Только рыцарю бедному здесь место… Но Гуан уже не может быть Гуаном и еще не может быть рыцарем бедным. Нужно какое-то великое душевное усилие, особое усилие, то, которым берется Царство Небесное. Но способен ли он на него? Как это так вдруг – преобразиться?..
И вот тут-то и приходит Командор. Вот тут-то и раздается великое «или –или» – весть о несовместимости. Если ты не выберешь сейчас, если не сможешь стать «рыцарем бедным», ты окаменеешь. Дон Гуан, казавшийся вечным бессмертным поэтом, – всего лишь мотылек. Всего лишь миг. Промежуточное, временное состояние. И оно проходит…
Сам Пушкин – и Дон Гуан, и «рыцарь бедный», и некто третий – тот каменный, тот «хладный». Онегин? Командор?
Может быть, и Командор когда-то был таким же Дон Гуаном? Кто знает…
Если это так, что же ты теперь так гневаешься на Дон Гуана, Командор? И что же ты, Дон Гуан, так поражен встречей с владычным камнем? Ты ведь носил его в себе, носил всегда, только не хотел замечать этого. И вот заметил. И вот – зажат каменной десницей.

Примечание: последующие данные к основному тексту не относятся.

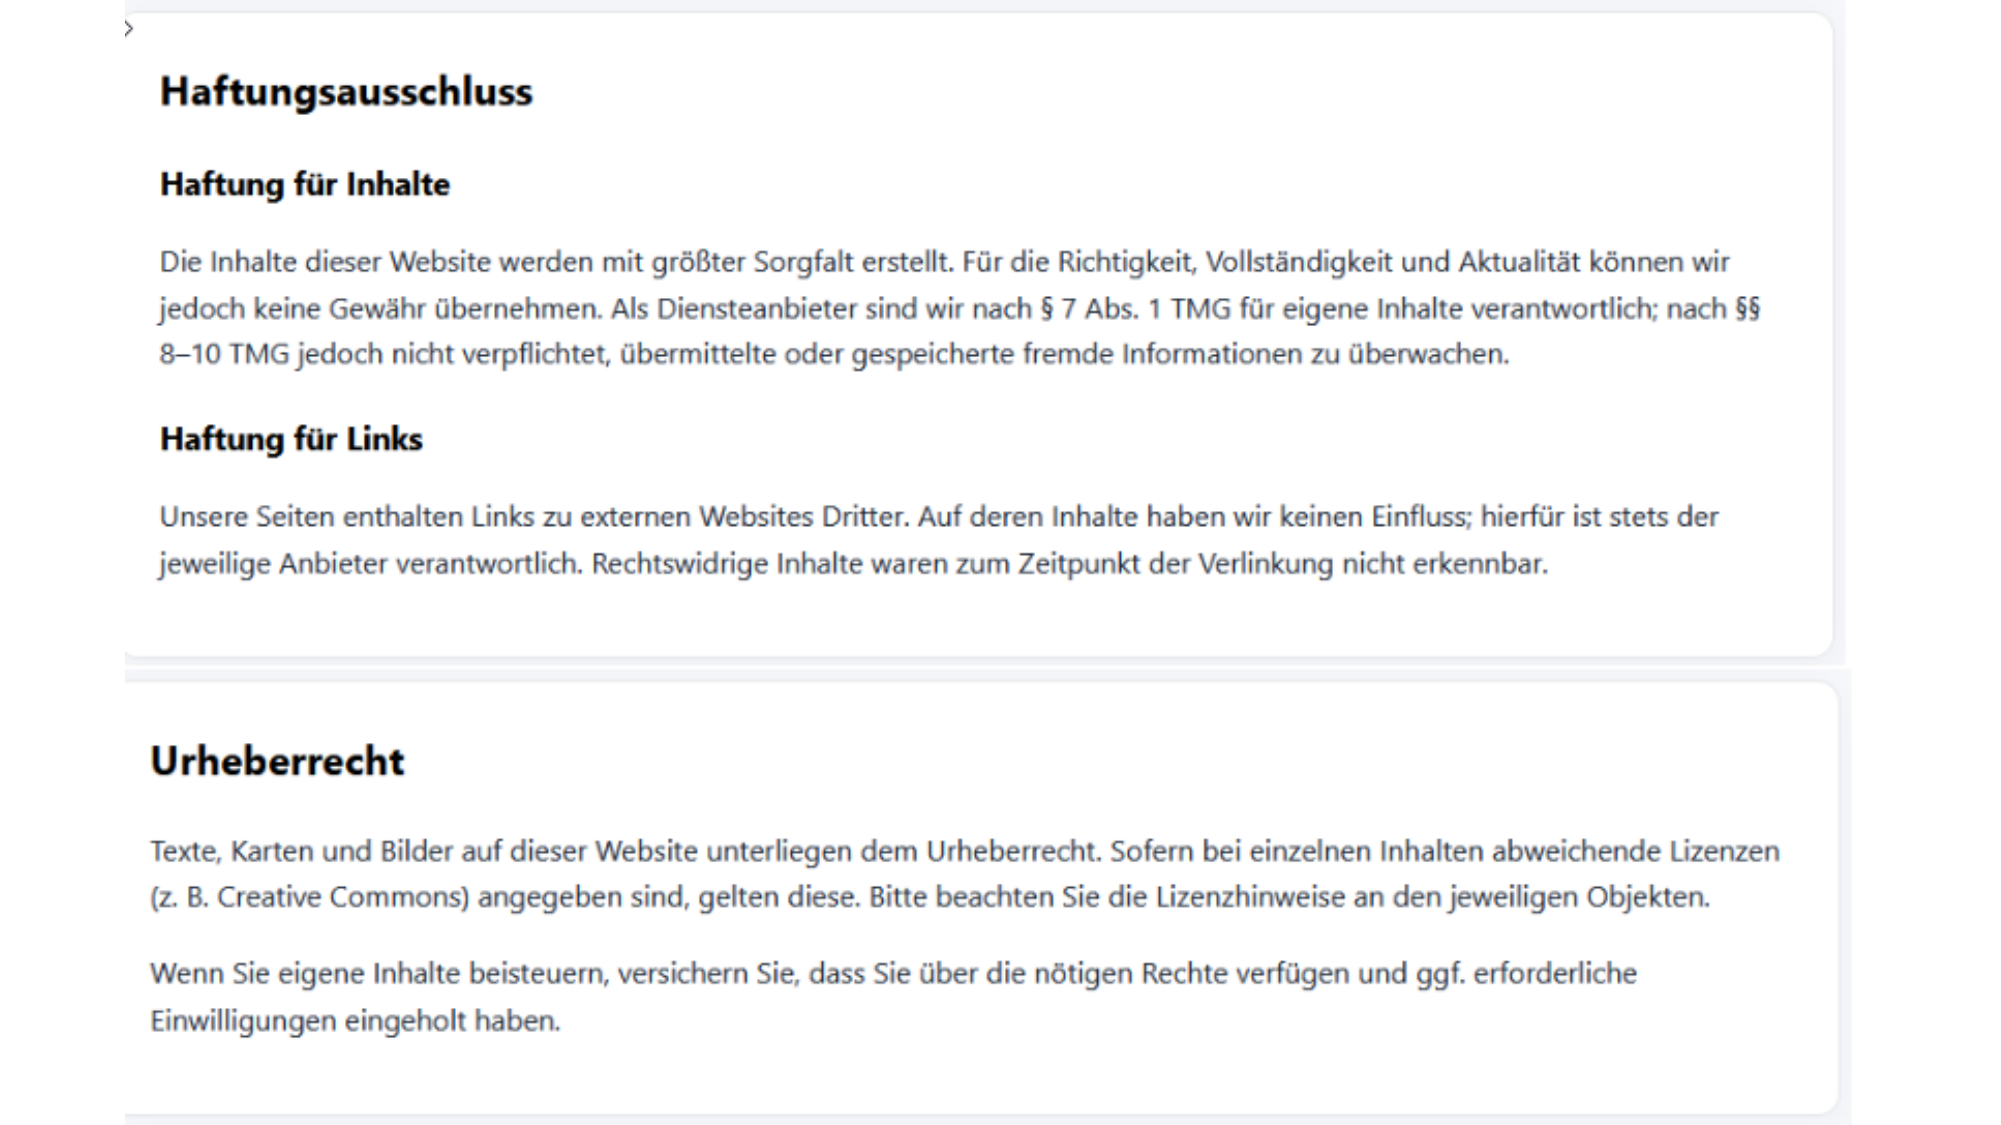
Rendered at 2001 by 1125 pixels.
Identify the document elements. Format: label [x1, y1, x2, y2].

list [125, 0, 1852, 1125]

Еще Старый цыган говорил Алеко: «Ты для себя лишь хочешь воли…».
Угроза превращения вольнолюбца в тирана всегда созерцалась Пушкиным. Всегда его сердце было зорким и справедливым. Всегда он чувствовал, что то, с чем так рьяно борются люди в других, есть прежде всего в них самих, и надо бы остановиться и направить взгляд внутрь – и меч внутрь…
Эта готовность к самоосуждению вместо осуждения всего и всех вокруг, это глубинное чувство, что главный враг приютился внутри, – а совсем не вовне, – делают духовное зрение Пушкина удивительно ясным. С беспощадной ясностью этой он созерцает ещё не сложившуюся в гармоническое единство природу свою.
Все трое были в Пушкине: и Дон Гуан, и Командор, и «рыцарь бедный»… Два поэта (разных уровней) и тот каменный: окаменение сердца, малодушное погружение во внешнее, хладный сон. Другими словами – не поэт, а тот, которым он бывает, когда его не требует Аполлон.
Командора привычно воспринимают как карающую Божью руку. Но у Пушкина рука эта действует не во внешнем, а во внутреннем пространстве. Командор является как бы другой стороной самого Дон Гуана. Он грозит Гуану изнутри него самого. Если Гуан не преобразится, он превратится в камень…
Дон Гуан не может мимоходом насладиться Доной Анной, как всеми предыдущими. Ему захотелось навсегда остаться с одной До-ной Анной. Ему захотелось, чтобы время остановилось. Остановить время может либо смерть – окаменение, либо духовная вертикаль, пересекающая горизонталь часов и дней, – выход вглубь и ввысь, выход, открывающий измерение Вечности.
Поэзия всегда доносит запах Вечности, как ветер – запах моря. Истинный поэт – тот, кто находит море Вечности по едва уловимым дуновениям. Ветер из Вечности… Дух Вечности. Он только налетал в сердце Дон Гуана – и оставлял его. Может быть, он звал его сюда, к этому перекрестку… К своему пределу… Командор есть предел Дон Гуана. И здесь, у предела, – выбор…
Своими «вещими зеницами» Пушкин видел, что спасение мира только в преображении человека. И никакая внешняя задача не заменит и не отменит задачи внутренней. К этому он подводит почти всех своих главных героев.
Сколько бы дел ни искал себе Онегин, как бы ни завидовал паралитику или ревматику, – всем, кто чем-то занят, чем-то отвлечен, освобожден от своей внутренней задачи, – ему от этой задачи не освободиться. Ничто не оживит его, пока он не научится любить. На страницы романа он вступает с одним достоинством: зорким, ясным зрением. И эта ясность ничем не затуманенного взгляда была залогом, обещанием чего-то большего, признаком крупности, избранности души его.
«Когда бы все так чувствовали силу гармонии…» Когда бы все так чувствовали Моцарта, как Сальери!.. Когда бы все могли так видеть, что такое Татьяна, как Онегин!..
Да ведь это серьезно, очень серьезно.
И погибала. И вдруг – «Чуть ты вошел, я вмиг узнала!».
Это не романтические бредни. Она узнала того, кто может ее понять, почувствовать, в чьей душе есть способность вместить всю ее душу. Ни в ком такой способности не было. А в Онегине была. Потому-то и избрала его Татьяна. И всей своей любовью призвала его к его истинной задаче. Призвала. Она была его призванием. И ему нельзя было бежать от своего призвания. Он же пытался бежать, как пророк Иона. И как пророк Иона – в черное чрево кита, попал в объятия непроглядной тоски.